Der Zivildienstleistende Lukas (Florian Hinrichs) lebt allein in einer fremden
Stadt und liefert Mahlzeiten an alte Menschen, die im Alleinsein erstarrt
sind und doch vor Wärme glühen, wenn sich plötzlich jemand
für sie interessiert. Die Zartheit und Zärtlichkeit, mit der Tsintsadze
seine Charaktere betrachtet, ist, wie schon bei "Lost Killers", die große
Leistung des Regisseurs. Nur eine Figur bleibt ihm und uns rätselhaft:
die schöne Isabella (Lavinia Wilson), die plötzlich in Lukas' Leben
tritt, in seinem Bett schläft, in seiner Badewanne liegt und doch unnahbar
bleibt. Isabella ist ein Enigma, das auch der Autor der autobiografisch
angehauchten Romanvorlage und Co-Autor des Drehbuchs, Dirk Kurbjuweit, nicht
entschlüsseln kann. Isabella ist alles für Lukas und nichts, sie
lockt und verstößt, verschwindet nach Belieben.
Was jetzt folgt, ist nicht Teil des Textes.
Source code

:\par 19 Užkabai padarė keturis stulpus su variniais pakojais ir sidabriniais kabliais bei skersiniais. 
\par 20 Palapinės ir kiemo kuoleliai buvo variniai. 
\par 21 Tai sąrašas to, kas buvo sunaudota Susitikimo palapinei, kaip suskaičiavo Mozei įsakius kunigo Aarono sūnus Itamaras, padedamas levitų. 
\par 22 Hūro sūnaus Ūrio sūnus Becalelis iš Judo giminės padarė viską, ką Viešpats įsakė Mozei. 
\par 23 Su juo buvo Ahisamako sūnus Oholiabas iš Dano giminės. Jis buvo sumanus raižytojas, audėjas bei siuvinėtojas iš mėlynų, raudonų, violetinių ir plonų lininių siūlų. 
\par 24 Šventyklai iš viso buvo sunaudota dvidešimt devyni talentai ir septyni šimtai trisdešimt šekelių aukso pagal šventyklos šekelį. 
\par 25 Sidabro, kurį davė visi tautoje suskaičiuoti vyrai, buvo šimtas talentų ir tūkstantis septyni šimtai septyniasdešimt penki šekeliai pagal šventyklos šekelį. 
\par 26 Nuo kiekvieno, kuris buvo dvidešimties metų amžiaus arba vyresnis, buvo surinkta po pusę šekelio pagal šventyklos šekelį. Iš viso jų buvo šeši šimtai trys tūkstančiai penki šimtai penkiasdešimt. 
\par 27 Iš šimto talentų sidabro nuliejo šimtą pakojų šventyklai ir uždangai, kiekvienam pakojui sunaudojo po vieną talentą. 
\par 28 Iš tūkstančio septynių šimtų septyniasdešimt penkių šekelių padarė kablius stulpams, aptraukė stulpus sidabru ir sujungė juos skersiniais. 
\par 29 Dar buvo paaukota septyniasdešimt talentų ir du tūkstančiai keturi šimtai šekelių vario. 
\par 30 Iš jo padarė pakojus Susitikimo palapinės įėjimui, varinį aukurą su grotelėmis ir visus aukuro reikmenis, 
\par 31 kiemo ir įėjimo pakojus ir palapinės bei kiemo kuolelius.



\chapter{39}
Lukas schleicht
ihr nach und entdeckt, dass ihr Stiefvater Isabella zum Sex zwingt. Immer
mehr steigert der junge Mann sich in die Idee hinein, das Mädchen aus
ihrer Lage erlösen zu müssen. Mit einem Scharfschützen-Gewehr
will er den Stiefvater umbringen. Lukas' Weg in den Wahnsinn pflastert Tsintsadze
mit Seltsamkeiten: Das Gewehr wird dem Jungen ohne sein Zutun angeboten,
ein Polizist taucht auf und zeigt ihm die beste Schussposition. Der Film,
in seiner Grundstimmung bedrückend und düster, hellt sich durch
die merkwürdige Komik mancher Situationen immer wieder auf. Das Ende
ist wie ein Schuss mitten ins Herz, danach ist Stille.